Tiokhin, usa a teoria evolucionária para entender o comportamento humano e psicologia, e está especialmente interessado na evolução do comunicação. Seu artigo, “Do Symptoms of Illness Serve Signaling Functions? (Hint: Yes)”, argumenta que mudar a expressão do sintoma para modificar o comportamento dos outros pode ser benéfico em várias formas diferentes. Por exemplo, fingir ou exagerar sintomas de doença pode ser a causa de um indivíduo receber ajuda extra e suporte social de outros, ou pode ainda prevenir de outros indesejáveis interagir com eles.
Alternativamente, suprimir sintomas de doença pode prevenir exploração por aqueles que aproveitam-se do fraco, assim como prevenir evitação por potenciais companheiros. Em alguns casos, pode até beneficiar os organismos para auto-induzir doença, na verdade causando a patologia, se os custos que eles pagam para fazê-lo são superados pelos benefícios sociais.

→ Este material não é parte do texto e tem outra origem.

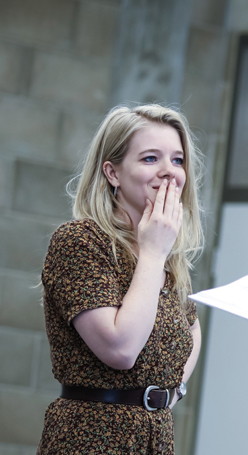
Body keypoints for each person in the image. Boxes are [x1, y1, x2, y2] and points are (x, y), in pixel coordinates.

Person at [37, 104, 204, 454]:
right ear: (112, 173)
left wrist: (172, 391)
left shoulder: (166, 255)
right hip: (91, 436)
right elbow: (121, 348)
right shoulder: (80, 241)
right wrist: (154, 253)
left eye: (177, 160)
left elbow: (190, 329)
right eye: (149, 159)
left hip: (155, 436)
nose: (169, 173)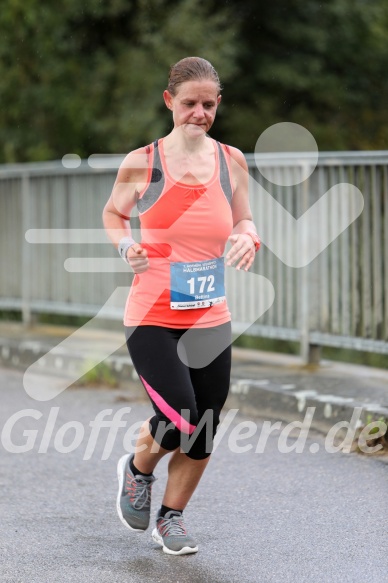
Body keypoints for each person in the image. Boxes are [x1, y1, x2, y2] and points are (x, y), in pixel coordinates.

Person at [102, 56, 260, 556]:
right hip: (151, 316)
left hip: (210, 316)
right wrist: (126, 246)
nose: (199, 113)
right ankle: (137, 469)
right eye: (189, 103)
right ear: (170, 101)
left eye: (208, 104)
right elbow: (113, 213)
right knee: (180, 417)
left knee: (204, 427)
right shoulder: (144, 162)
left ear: (218, 105)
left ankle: (171, 520)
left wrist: (249, 237)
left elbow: (244, 220)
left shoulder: (231, 160)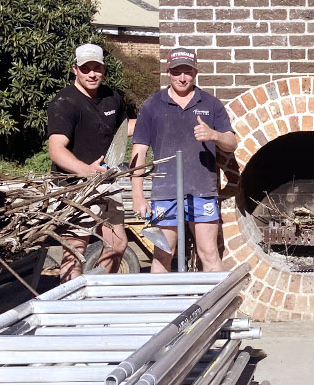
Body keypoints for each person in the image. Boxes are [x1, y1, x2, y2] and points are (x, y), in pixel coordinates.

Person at [130, 48, 237, 273]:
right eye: (176, 71)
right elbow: (138, 152)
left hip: (202, 191)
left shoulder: (211, 104)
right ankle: (160, 307)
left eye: (187, 72)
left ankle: (216, 308)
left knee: (208, 253)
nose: (182, 78)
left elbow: (232, 142)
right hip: (165, 193)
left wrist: (214, 135)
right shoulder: (152, 106)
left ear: (195, 72)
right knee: (162, 254)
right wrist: (138, 195)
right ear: (168, 72)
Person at [47, 43, 134, 282]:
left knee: (117, 245)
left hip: (107, 183)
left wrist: (161, 122)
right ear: (75, 69)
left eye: (97, 68)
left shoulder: (111, 97)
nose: (92, 74)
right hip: (75, 186)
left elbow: (124, 128)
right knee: (75, 250)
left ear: (104, 69)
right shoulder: (65, 102)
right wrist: (87, 171)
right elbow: (56, 150)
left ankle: (98, 294)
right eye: (86, 68)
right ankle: (71, 307)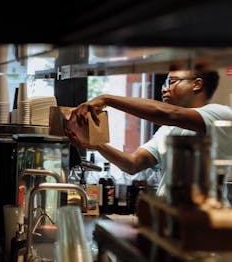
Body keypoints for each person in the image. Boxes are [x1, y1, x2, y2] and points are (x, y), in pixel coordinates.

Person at [66, 69, 232, 197]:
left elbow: (170, 114)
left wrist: (107, 99)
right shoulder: (167, 130)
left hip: (204, 218)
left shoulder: (219, 115)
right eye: (165, 83)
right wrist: (96, 144)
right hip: (170, 217)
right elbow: (133, 164)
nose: (165, 89)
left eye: (172, 82)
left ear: (197, 84)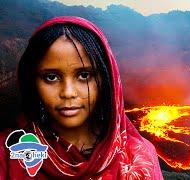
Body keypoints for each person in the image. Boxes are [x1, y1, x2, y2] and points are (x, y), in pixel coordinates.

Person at [0, 16, 163, 179]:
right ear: (32, 82)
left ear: (106, 79)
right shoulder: (7, 153)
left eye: (84, 75)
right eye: (51, 77)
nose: (68, 92)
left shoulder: (139, 156)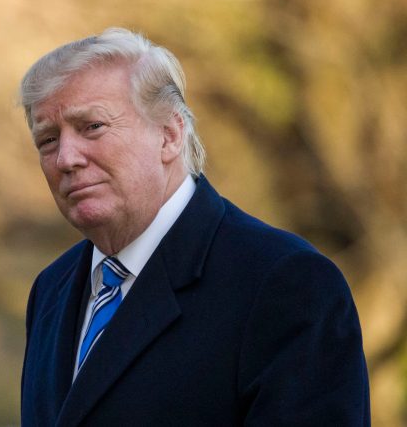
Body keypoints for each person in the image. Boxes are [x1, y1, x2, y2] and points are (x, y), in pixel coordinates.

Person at [19, 27, 370, 426]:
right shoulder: (52, 289)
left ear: (169, 135)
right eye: (47, 140)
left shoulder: (285, 282)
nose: (66, 158)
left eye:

A contribuição-chave de Tiokhi é seu desenvolvimento de uma estrutura conceitual compreensiva para entender como, quando e porque sintomas tem indicadas funções. Ao fazer isso, ele sugere que a teoria da sinalização pode esclarecer alguns enigmas existentes há muito tempo no campo médico, tais como: como pode os sintomas existirem sem doença e porque a severidade do sintoma flutua em diferentes contextos.